South Los Angeles grocer George Torres largely avoided negative publicity, and serious trouble with the law, for decades despite voluminous civil court files and law enforcement reports that portrayed him as a vicious thug.
The reports named him as a suspect in murders, beatings and drug trafficking. But he was never convicted of anything more serious than possessing a loaded weapon. Then he was mentioned in news accounts about a controversial presidential pardon, sparking the investigation that led to Wednesday's indictment, a federal source said.
Criminal informants had been telling law enforcement for years that Torres was a drug kingpin but, as one former narcotics investigator put it, officers were never able to get close enough to penetrate his organization to confirm it.
In a late-1990s report by the Drug Enforcement Administration, a federal investigator claimed that Torres was transporting cocaine in bulk in tractor-trailer loads of grocery products from Mexico.

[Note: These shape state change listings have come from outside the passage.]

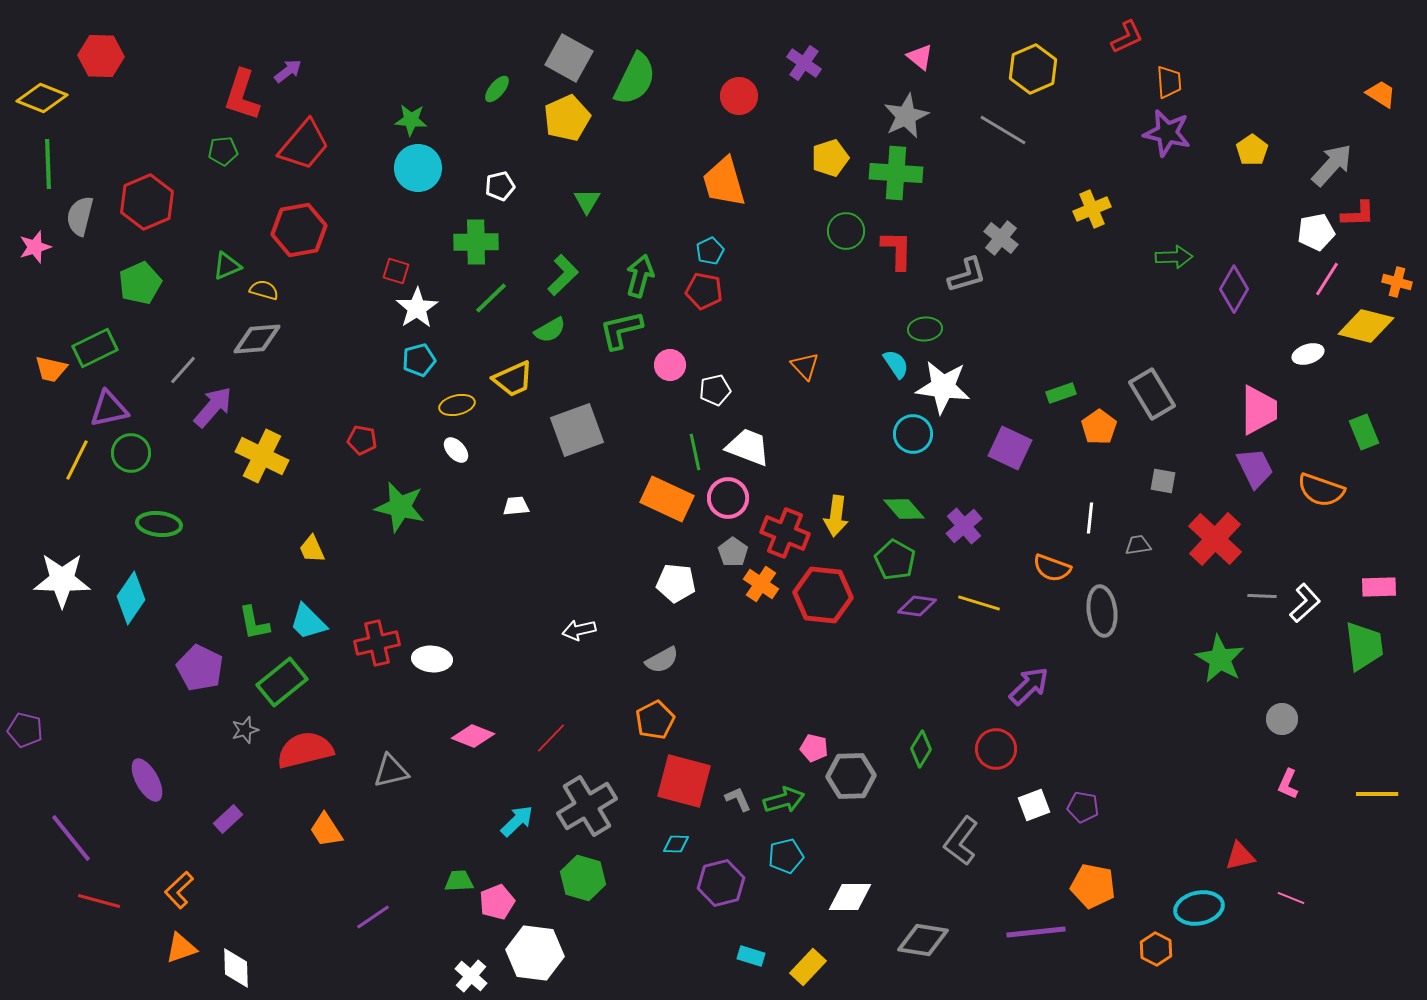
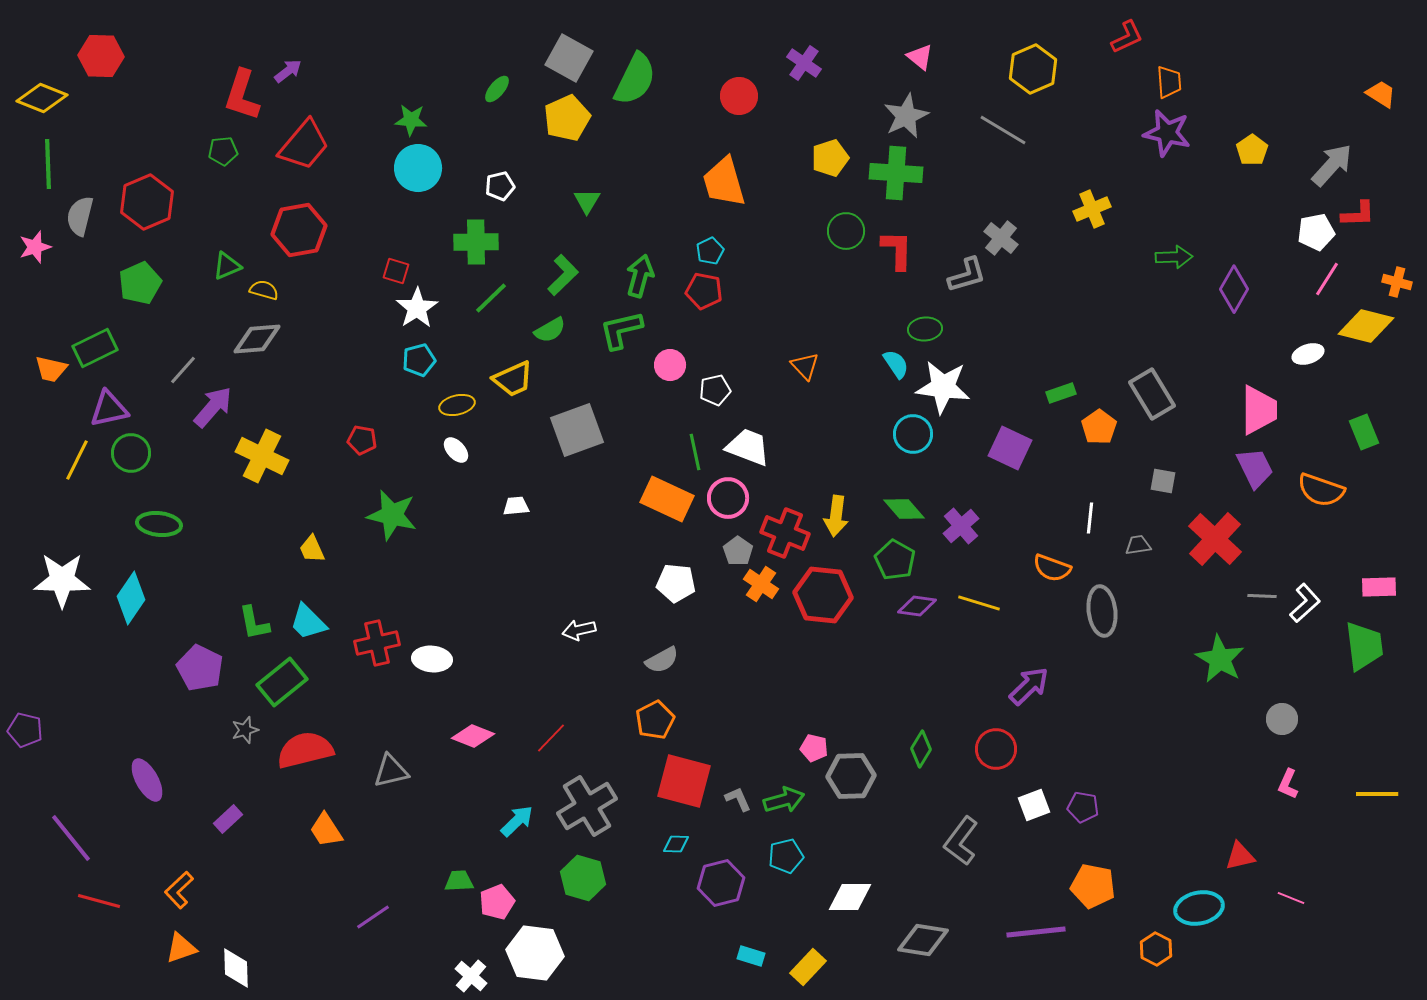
green star at (400, 507): moved 8 px left, 8 px down
purple cross at (964, 526): moved 3 px left
gray pentagon at (733, 552): moved 5 px right, 1 px up
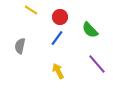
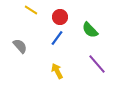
gray semicircle: rotated 126 degrees clockwise
yellow arrow: moved 1 px left
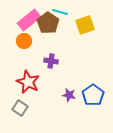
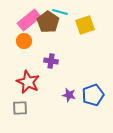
brown pentagon: moved 1 px up
blue pentagon: rotated 15 degrees clockwise
gray square: rotated 35 degrees counterclockwise
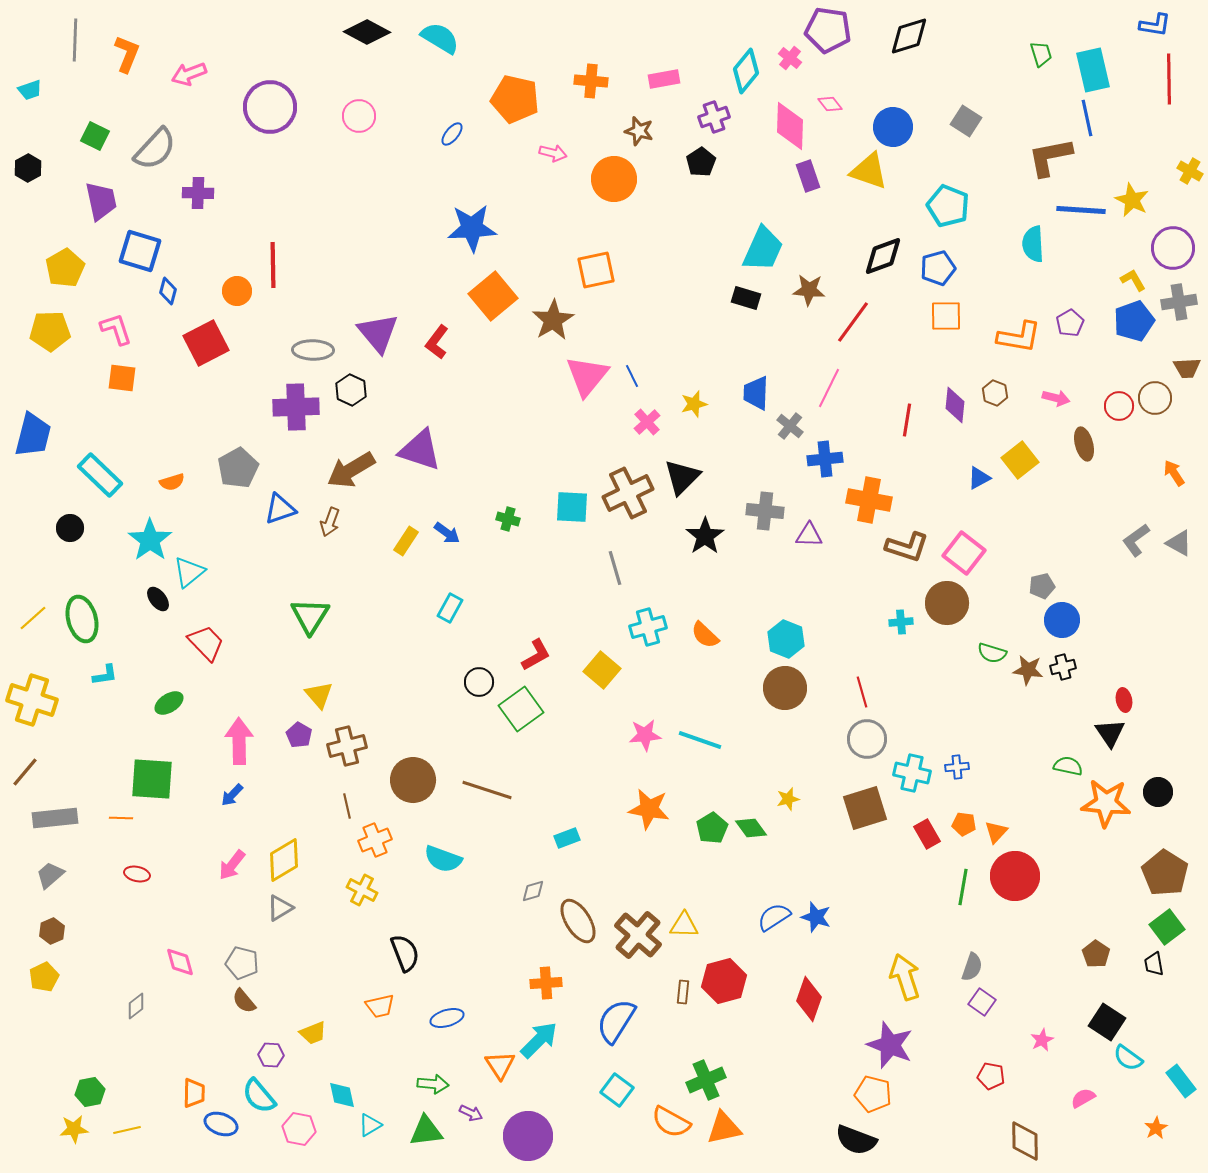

The memo identified one of his financial partners as Horacio Vignali. Vignali, with the help of many officials in Los Angeles, including current Mayor Antonio Villaraigosa, persuaded President Clinton to commute the 15-year drug-dealing sentence of Vignali's son to five years.
The pardon, issued the day before Clinton left office, also came with the help of Los Angeles County Sheriff Lee Baca, then-U.S. Atty. Alejandro Mayorkas, Reps. Xavier Becerra and Esteban Torres, L.A. County Supervisor Gloria Molina, then-state Sen. Richard Polanco and others who wrote letters on the Vignalis' behalf.
The elder Vignali had been Torres' partner in a number of legitimate business deals. After a congressional committee in 2002 criticized the younger Vignali's pardon, investigators decided to take "a serious look" at Torres, the federal source said. No narcotics turned up, but they said they found evidence of racketeering, murders, thefts, bribery and extortion.
Street informants were telling police as early as 1989 that Torres, a high school dropout who began his grocery business with a fruit truck, was hijacking grocery trucks and smuggling and abusing illegal immigrants whom he employed, according to police reports.
In an incident cited in the indictment, two illegal immigrant employees sued the brothers for allegedly beating them in 1988. They said Torres ordered them to stay late on Christmas 1988, then beat and chased them through the streets to a nearby apartment that he rented to them. While Torres' brother Manuel held them at gunpoint, George Torres and others continued to beat them, they said.